The Ostronaut named-vector retrieval harness — the system underneath PL's AI-powered lesson and case recommendations — hit this failure mode during load testing of longer learning sessions.

The symptom was odd: lesson recommendations that were coherent at the start of a session degraded in quality around the 25-minute mark, reliably, regardless of which user triggered the session. The retrieval results were objectively relevant. The model was capable of using them. But quality dropped.

The root cause was the orphan-gap content. Markdown headings and introductory paragraphs from longer lessons were being chunked into their own vector records without the body that gave them meaning. In a short context, the orphan chunk would sit close to the substantive chunk that followed it — the model could infer the relationship. In a long context, where tool-call history had accumulated, the orphan chunk and its parent chunk were separated by enough tokens that the attention connection broke.

The fix was not "make the context bigger." The fix was deciding what was load-bearing. The orphan chunks needed to be fused with their parent paragraphs at index time, not patched at retrieval time. And the tool-call history band needed a summarization step at turn fifteen to keep the window from becoming a transcript.

Context hygiene saved the session quality. Bigger context would have hidden the problem for another twenty turns and then caused the same failure with higher per-turn cost.
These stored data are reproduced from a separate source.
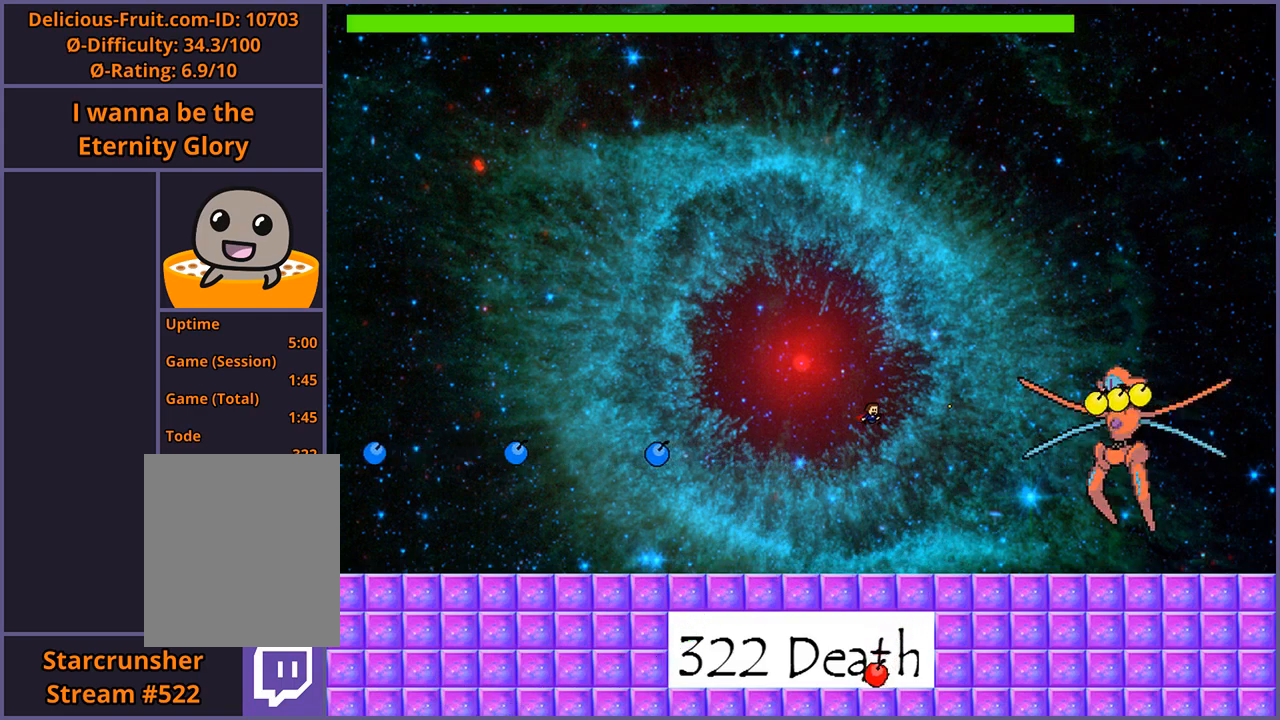
{"keys": ["left"], "events": [[100, "z", "up"], [180, "right", "down"], [280, "right", "up"], [480, "left", "down"]]}
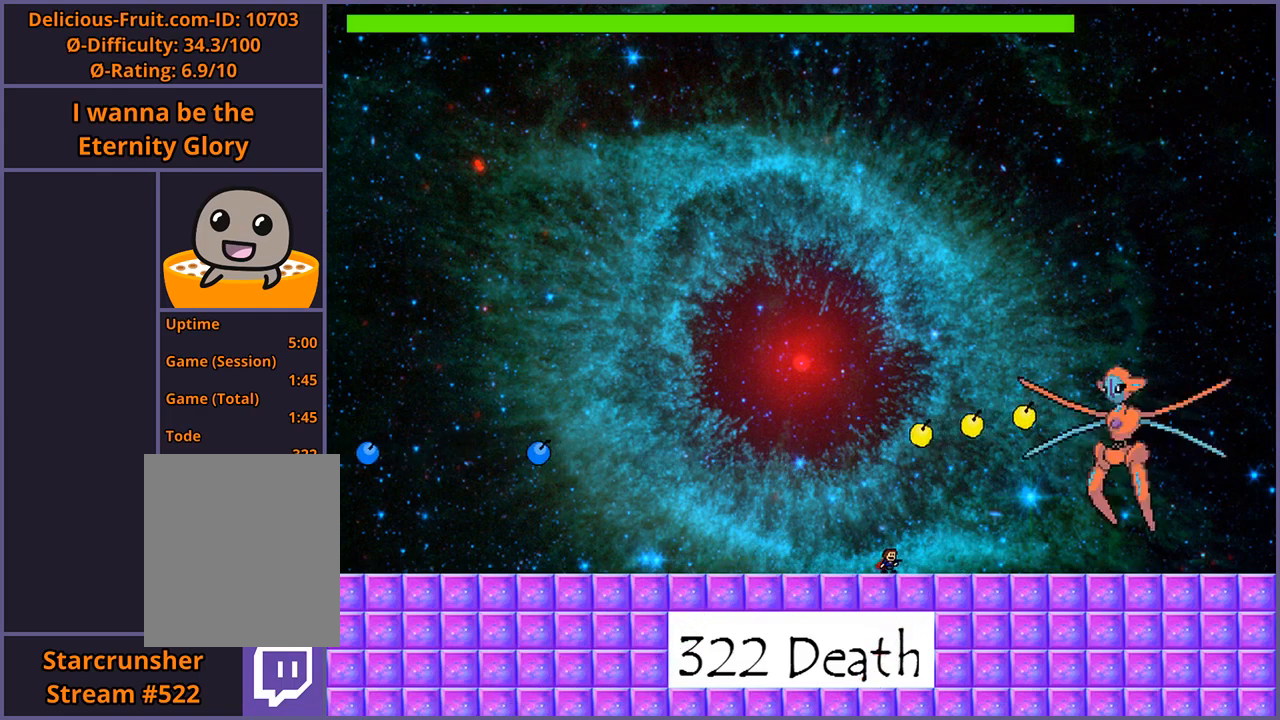
{"keys": ["left"], "events": [[360, "left", "up"], [480, "left", "down"]]}
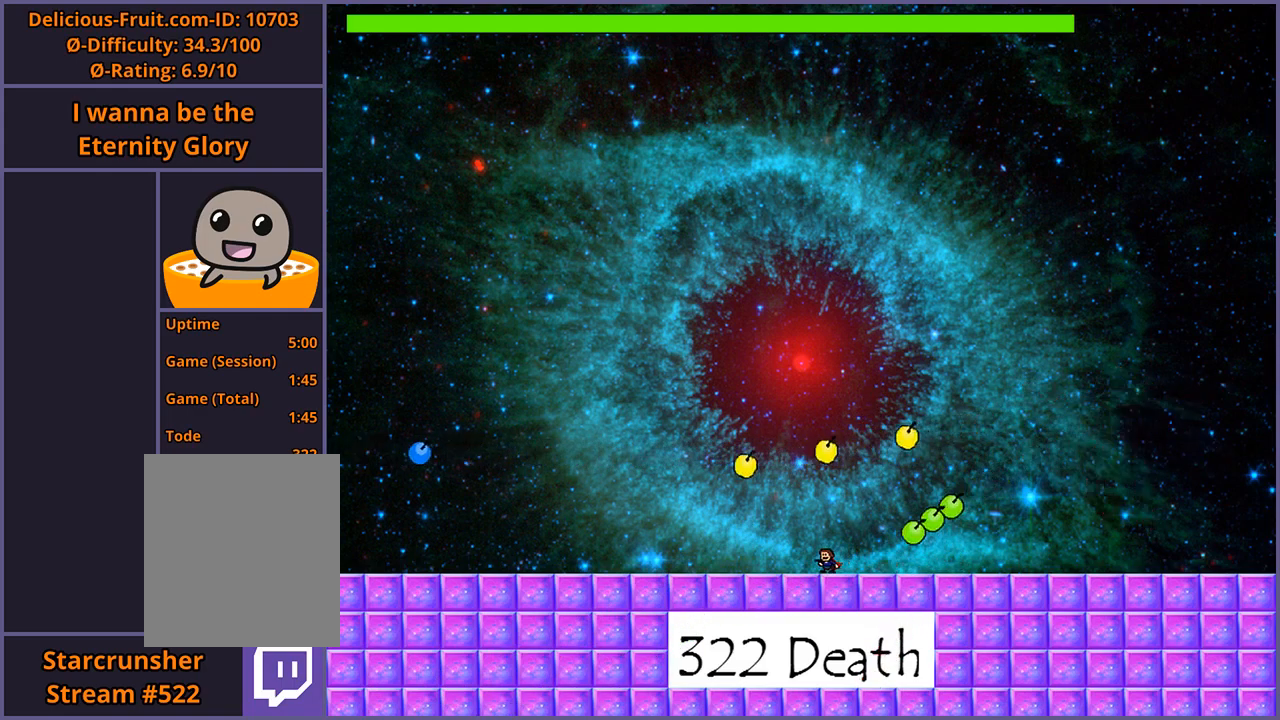
{"keys": ["right"], "events": [[60, "left", "up"], [180, "right", "down"], [220, "shift_l", "down"], [380, "shift_l", "up"]]}
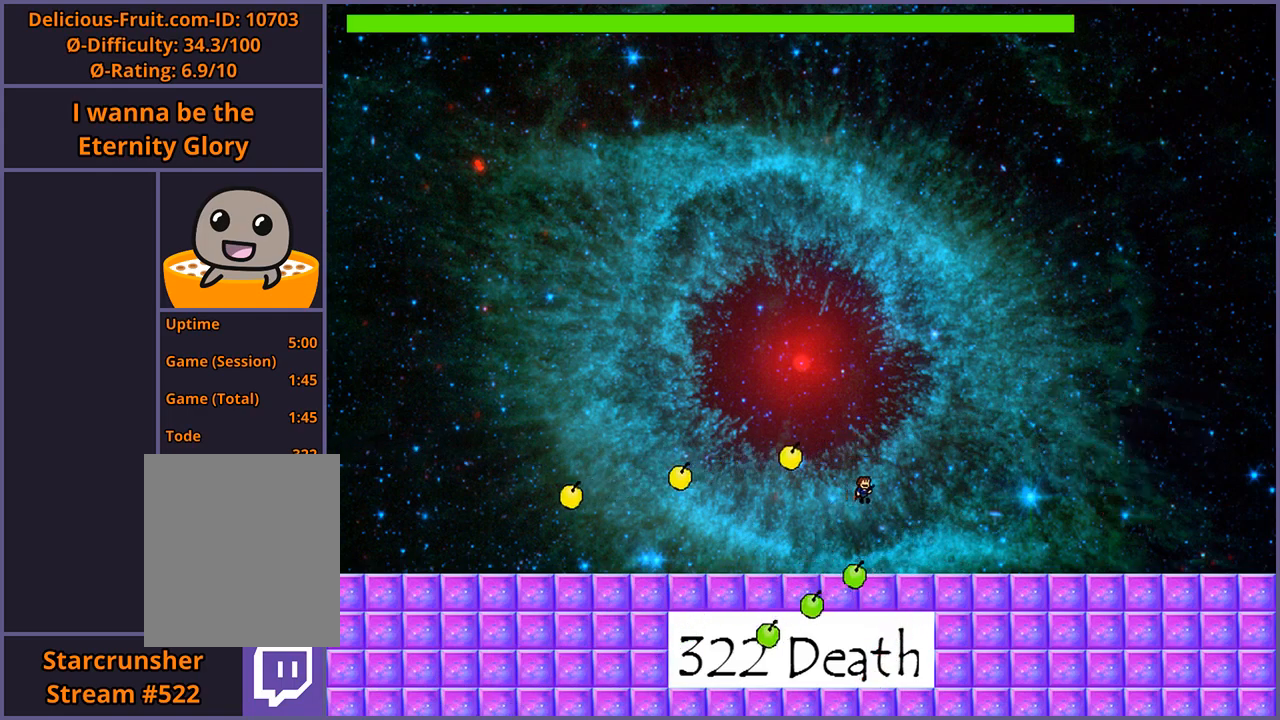
{"keys": [], "events": [[40, "shift_l", "down"], [80, "right", "up"], [240, "shift_l", "up"], [320, "z", "down"], [380, "z", "up"], [440, "z", "down"], [500, "z", "up"]]}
The generalizable principle: when session quality degrades at a predictable turn count, the diagnosis is almost always in the context bands, not the model weights. Check the bands first. They are inspectable. The model weights are not.

Rules from this lesson

The context window is a desk with bands, not a bag with a size limit.
Every band has a budget and an eviction policy; if you have not decided them, the framework has decided them for you.
Drift at long turn counts is a context-hygiene bug 80% of the time before it is a model bug.
Bigger context windows make discipline more important, not less; they just let bad hygiene hide longer.